▸ READING TEXT:
On June 24, 2022, the Supreme Court of the United States ruled on one of the most controversial issues in the last 50 years. It overturned Roe v. Wade, the decision that made abortion legal in the United States. Thirty-seven percent of the population rejoiced arguing that all children have a right to life. Will those same voices rise to create policy supporting children and families as they grow?

In 2019, the last year that the CDC reported abortion numbers, 629,898 women had legal and medical abortions. The Guttmacher Institute reports 14.4 abortions per 1,000 pregnancies of women 15 to 44 years of age, with the CDC numbers suggesting that 85 percent of the women who had abortions were unmarried, 38 percent were Black, 31 percent white, and 21 percent Hispanic. Forty-nine percent of women who have abortions live on incomes that are below the poverty line. 

A nation that aims to protect the life of its young should undoubtedly also care about protecting the influx of babies as they develop into toddlerhood, preschool, school-age, and beyond. Yet, few in the nation are taking the long-range view of a post-Roe world. This must become a national priority. 

In the U.S. in 2020, 8.4 million children needed child care. A survey of 25 states found that 27 percent of the children who needed child care could not obtain a slot, meaning that as a nation, we were 2.3 million spaces short of what was required to ensure that children were well cared for when parents — especially women — returned to work. 

If birth rates remain stable in the country, in just three years in a post-Roe country, the U.S. could be short 2,897,898 spaces for early child care. Put another way, if the birth rates remain stable, 31 percent of families would not have the kind of support for their children’s care that they require. This shortage will fall disproportionately on families of color and on those who live beneath the poverty line, making it even more unlikely that underserved families will be able to escape a cycle of poverty without strong governmental intervention.

▸ RECORDED INFORMATION:
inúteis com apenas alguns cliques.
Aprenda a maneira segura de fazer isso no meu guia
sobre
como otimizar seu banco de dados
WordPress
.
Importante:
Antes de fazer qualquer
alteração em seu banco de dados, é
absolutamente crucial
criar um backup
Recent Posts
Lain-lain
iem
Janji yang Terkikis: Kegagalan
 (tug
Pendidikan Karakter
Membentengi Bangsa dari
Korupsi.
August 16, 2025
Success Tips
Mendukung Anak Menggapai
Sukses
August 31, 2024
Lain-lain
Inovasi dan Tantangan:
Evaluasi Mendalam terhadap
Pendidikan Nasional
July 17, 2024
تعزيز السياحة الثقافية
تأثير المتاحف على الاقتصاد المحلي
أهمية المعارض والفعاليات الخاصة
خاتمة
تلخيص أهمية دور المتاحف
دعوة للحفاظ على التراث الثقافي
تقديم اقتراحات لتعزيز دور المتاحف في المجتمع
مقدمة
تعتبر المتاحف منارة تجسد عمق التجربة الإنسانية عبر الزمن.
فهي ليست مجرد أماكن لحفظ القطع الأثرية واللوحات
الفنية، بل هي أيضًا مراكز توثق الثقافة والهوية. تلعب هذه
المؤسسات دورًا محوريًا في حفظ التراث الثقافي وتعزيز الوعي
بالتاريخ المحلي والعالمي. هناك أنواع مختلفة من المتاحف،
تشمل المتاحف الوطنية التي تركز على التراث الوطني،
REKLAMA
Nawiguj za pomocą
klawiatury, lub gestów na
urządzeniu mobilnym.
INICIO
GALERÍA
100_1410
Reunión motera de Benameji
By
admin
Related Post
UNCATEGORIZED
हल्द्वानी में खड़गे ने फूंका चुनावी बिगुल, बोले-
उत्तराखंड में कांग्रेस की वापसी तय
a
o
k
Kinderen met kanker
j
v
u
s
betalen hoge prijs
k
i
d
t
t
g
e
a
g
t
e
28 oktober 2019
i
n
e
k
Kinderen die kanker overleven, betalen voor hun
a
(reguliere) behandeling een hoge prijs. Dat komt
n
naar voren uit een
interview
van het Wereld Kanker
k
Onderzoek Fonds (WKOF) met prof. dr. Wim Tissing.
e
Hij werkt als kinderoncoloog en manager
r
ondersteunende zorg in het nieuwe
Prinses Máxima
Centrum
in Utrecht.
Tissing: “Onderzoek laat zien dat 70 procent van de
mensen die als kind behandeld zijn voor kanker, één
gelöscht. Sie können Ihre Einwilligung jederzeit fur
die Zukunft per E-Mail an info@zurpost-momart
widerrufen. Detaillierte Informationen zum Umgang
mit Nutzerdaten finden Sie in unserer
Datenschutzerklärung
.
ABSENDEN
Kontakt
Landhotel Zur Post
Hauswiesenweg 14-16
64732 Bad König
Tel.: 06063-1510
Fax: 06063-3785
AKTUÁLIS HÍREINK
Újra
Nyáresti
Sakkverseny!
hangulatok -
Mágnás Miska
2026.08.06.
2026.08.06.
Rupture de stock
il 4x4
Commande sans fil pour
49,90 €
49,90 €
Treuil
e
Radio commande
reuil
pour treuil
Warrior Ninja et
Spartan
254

▸ TASK GOAL:
Name every organization mentioned in the text about child care after Roe v. Wade.

▸ EXERCISE ANSWER:
The Supreme Court of the United States, the CDC, and the Guttmacher Institute.